ITEM 1.01. | ENTRY INTO A MATERIAL DEFINITIVE AGREEMENT. |
Amendment to Lease Agreement
On March 30, 2022, we entered into a First Amendment of Lease (the “First Amendment”) to our lease agreement dated March 1, 2022 (the “Original Lease” and as amended by the First Amendment, the “Lease”) with 76/80 BURLINGTON GROUP LLC (the “Landlord”). Pursuant to the First Amendment, we may terminate the Lease by delivering notice to the Landlord at any time prior to 5:00 p.m. on June 30, 2022. If we elect to terminate the Lease, the Landlord will be entitled to immediately retain (i) $150,000 that we deposited as an escrow at the time we entered into the Original Lease and (ii) $1,338.75 from our security deposit for each day during the period beginning on April 1, 2022 and ending on the day we exercise our termination right. If we do not elect to terminate the Lease on or prior to June 30, 2022, all escrow amounts will continue to be held according to the Lease and the six-month free rent period under the Lease will be reduced by one day for each day during the period beginning on April 1, 2022 and ending on the earlier of June 30, 2022 and the date the Landlord receives our written notice waiving our right to terminate the Lease.
The foregoing summary of the First Amendment does not purport to be complete and is qualified in its entirety by reference to the First Amendment, which is filed herewith as Exhibit 10.1.
Amendment to Agreement of Purchase and Sale
Also on March 30, 2022, we entered into a Fifth Amendment to Agreement of Purchase and Sale (the “Fifth Amendment”) to the Agreement of Purchase and Sale dated as of April 26, 2021 (as previously amended, the “Original Purchase Agreement” and as amended by the Fifth Amendment, the “Purchase Agreement”) with FDS Bedford, LLC (“Purchaser”).

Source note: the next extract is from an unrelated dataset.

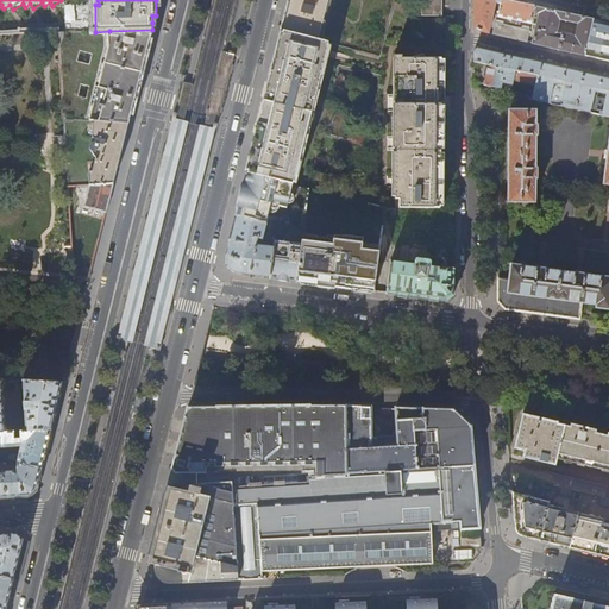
[(319,41),(328,0),(290,0),(289,10),(283,32),(319,41)]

Pursuant to the Fifth Amendment, the closing date for the sale of our property located at 40 Middlesex Turnpike, Burlington, Massachusetts (the “Property”) to Purchaser shall be June 30, 2022 or such earlier date as we and Purchaser agree. In addition, if Purchaser defaults on its obligations under the Purchase Agreement, including its obligation to proceed to closing, or if certain conditions set forth in the Purchase Agreement are not satisfied due to a default by Purchaser and we elect not to proceed with the sale, and if that default is not cured or that condition is not satisfied by the later of the (i) the closing date and (ii) the date fifteen (15) business days after we give Purchaser written notice of the default or failure, then we will be entitled to total damages from Purchaser equal to $7,000,000.00 and the Purchase Agreement will terminate. In connection with the entry into the Fifth Amendment, Purchaser deposited an additional $125,000 into a nonrefundable escrow. Following the closing of the sale, we will be entitled to occupy the Property through September 30, 2022.
Previously, pursuant to a Third Amendment of Purchase and Sale (the “Third Amendment”) dated as of November 15, 2021 between Purchaser and us, the purchase price for the Property was increased from $8,000,000.00 to $8,850,000.00.
The foregoing summary of the Fifth Amendment and the Third Amendment does not purport to be complete and is qualified in its entirety by reference to the Fifth Amendment and the Third Amendment, which are filed herewith as Exhibit 10.2 and Exhibit 10.4, respectively.